Tip: Don’t use harsh scrubs on acne—it will only irritate and inflame the acne.

Step 2: Pat face dry

Gently pat your face dry with a towel—don’t rub, or you can extract too much moisture from your face.

Tip: Be careful not to wash your face too much, which can irritate your skin. If you have oily skin, try blotting it with a clean tissue instead.

Step 3: Apply medication

Apply a topical acne medication, either one prescribed by your dermatologist or an over-the-counter cream, lotion, or gel containing benzoyl peroxide and salicylic acid.

Tip: Benzoyl peroxide reduces a certain kind of bacteria on the skin and salicylic acid helps unclog pores by correcting abnormal skin cell shedding, so one might work better for you than the other.

Step 4: Protect skin

Protect your skin with a non-comedogenic sunscreen and avoid excess exposure to sunlight. This is always important, but it is especially critical when you’re using topical or internal acne medication, which increases skin’s photosensitivity.

Step 5: Use right cosmetics

Use only non-comedogenic, water-based cosmetics that are oil-free. There are moisturizers and makeup formulated for acne-prone skin.

Step 6: Shave carefully

If you shave, do so carefully and sparingly. Shaving can easily irritate sensitive skin, so only shave when it is necessary and only in one direction.

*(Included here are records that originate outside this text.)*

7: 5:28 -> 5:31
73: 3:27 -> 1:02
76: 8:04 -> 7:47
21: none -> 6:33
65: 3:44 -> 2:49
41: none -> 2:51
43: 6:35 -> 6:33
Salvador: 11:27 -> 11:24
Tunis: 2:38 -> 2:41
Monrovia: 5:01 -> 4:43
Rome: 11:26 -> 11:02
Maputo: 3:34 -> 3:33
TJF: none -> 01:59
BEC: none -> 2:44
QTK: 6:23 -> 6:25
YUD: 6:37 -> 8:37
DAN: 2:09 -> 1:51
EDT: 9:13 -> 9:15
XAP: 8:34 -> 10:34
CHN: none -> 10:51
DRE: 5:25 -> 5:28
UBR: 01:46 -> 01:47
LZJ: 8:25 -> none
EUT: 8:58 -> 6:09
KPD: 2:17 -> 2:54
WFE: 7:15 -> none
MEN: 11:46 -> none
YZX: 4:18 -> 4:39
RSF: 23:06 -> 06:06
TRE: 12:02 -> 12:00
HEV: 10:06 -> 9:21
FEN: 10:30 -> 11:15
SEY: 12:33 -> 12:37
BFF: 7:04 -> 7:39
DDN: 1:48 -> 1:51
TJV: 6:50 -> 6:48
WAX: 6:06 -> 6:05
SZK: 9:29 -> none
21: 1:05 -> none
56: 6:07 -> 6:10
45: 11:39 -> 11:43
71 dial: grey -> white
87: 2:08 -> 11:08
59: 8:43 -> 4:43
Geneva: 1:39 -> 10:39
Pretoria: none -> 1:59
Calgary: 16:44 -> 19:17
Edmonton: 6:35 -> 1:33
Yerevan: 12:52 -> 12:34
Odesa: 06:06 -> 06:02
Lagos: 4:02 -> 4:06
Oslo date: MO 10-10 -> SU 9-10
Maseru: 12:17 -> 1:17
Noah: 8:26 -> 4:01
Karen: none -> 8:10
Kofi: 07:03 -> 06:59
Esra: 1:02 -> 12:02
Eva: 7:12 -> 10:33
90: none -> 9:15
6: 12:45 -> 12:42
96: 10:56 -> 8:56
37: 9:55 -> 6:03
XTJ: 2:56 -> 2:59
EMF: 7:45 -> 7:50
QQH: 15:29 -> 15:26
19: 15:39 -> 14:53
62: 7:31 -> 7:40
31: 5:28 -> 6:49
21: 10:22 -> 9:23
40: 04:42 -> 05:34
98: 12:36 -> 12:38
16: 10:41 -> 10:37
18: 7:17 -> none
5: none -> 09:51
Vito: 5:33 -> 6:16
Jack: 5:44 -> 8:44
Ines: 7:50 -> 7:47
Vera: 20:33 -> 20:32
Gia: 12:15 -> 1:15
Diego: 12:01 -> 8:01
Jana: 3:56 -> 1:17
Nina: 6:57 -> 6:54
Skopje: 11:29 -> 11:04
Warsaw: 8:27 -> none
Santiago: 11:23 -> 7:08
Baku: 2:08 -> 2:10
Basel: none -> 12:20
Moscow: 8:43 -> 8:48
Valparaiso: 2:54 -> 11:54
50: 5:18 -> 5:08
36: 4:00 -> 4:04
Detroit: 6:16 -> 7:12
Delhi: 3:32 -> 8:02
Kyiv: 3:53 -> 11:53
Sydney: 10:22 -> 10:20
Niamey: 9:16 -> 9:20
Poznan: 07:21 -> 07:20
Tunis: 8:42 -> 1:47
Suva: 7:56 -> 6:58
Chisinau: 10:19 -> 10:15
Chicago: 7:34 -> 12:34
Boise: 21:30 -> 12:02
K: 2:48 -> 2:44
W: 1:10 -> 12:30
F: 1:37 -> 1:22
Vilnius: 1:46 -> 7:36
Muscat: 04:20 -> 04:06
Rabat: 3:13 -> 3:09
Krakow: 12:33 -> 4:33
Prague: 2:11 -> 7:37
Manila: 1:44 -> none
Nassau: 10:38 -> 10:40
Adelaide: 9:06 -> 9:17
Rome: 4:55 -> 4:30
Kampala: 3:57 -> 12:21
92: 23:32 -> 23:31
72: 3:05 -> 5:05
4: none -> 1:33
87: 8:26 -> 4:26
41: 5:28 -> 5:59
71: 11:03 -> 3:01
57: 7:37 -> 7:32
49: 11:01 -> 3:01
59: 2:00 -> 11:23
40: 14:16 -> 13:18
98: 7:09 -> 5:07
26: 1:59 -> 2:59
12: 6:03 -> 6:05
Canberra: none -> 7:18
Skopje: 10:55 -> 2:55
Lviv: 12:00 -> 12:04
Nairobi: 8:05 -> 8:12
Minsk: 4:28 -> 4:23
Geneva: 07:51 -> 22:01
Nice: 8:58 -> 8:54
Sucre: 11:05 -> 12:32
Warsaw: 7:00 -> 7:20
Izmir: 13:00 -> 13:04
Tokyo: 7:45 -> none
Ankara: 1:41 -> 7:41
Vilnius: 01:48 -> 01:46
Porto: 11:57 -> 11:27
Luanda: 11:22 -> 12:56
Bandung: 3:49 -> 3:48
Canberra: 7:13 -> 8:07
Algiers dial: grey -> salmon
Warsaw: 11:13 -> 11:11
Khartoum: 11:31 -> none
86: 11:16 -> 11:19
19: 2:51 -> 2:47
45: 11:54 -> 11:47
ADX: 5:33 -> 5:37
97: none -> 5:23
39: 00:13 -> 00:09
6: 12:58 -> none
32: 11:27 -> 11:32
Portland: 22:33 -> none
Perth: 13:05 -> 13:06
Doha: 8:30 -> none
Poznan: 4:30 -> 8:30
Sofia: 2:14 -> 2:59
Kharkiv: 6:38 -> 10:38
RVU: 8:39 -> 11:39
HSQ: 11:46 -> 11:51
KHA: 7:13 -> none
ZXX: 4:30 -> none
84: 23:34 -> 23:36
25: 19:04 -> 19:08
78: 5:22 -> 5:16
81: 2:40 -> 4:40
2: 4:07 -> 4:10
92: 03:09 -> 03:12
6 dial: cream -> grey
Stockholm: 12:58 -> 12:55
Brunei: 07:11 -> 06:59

Tip: Some shaving creams on the market contain benzoyl peroxide, so check the label.

Step 7: Don’t pop

Don’t squeeze, pop, or pinch acne. It can cause further inflammation and even permanent scarring.

Step 8: Avoid actions

Avoid actions that cause repetitive or prolonged contact with the affected area, like holding a phone against your face, wearing sports equipment, or resting your chin on your hand.

Step 9: Keep hair clean

Keep your hair clean and out of your face. The natural oils in hair can contribute to acne, as can hair products that contain oil.

Step 10: See dermatologist

If you take proper care of your skin but you still have outbreaks, schedule an appointment with a dermatologist. There are different types of acne that may require different approaches in treatment.

Step 11: Follow instructions

If you’re under a dermatologist’s care, follow his or her instructions carefully. If you’re prescribed an oral medication, take it regularly.

Step 12: Be patient

Be patient! Fighting acne is a slow process, and there is no quick fix or immediate cure. But sooner or later you’ll win the battle—and your skin will thank you for it.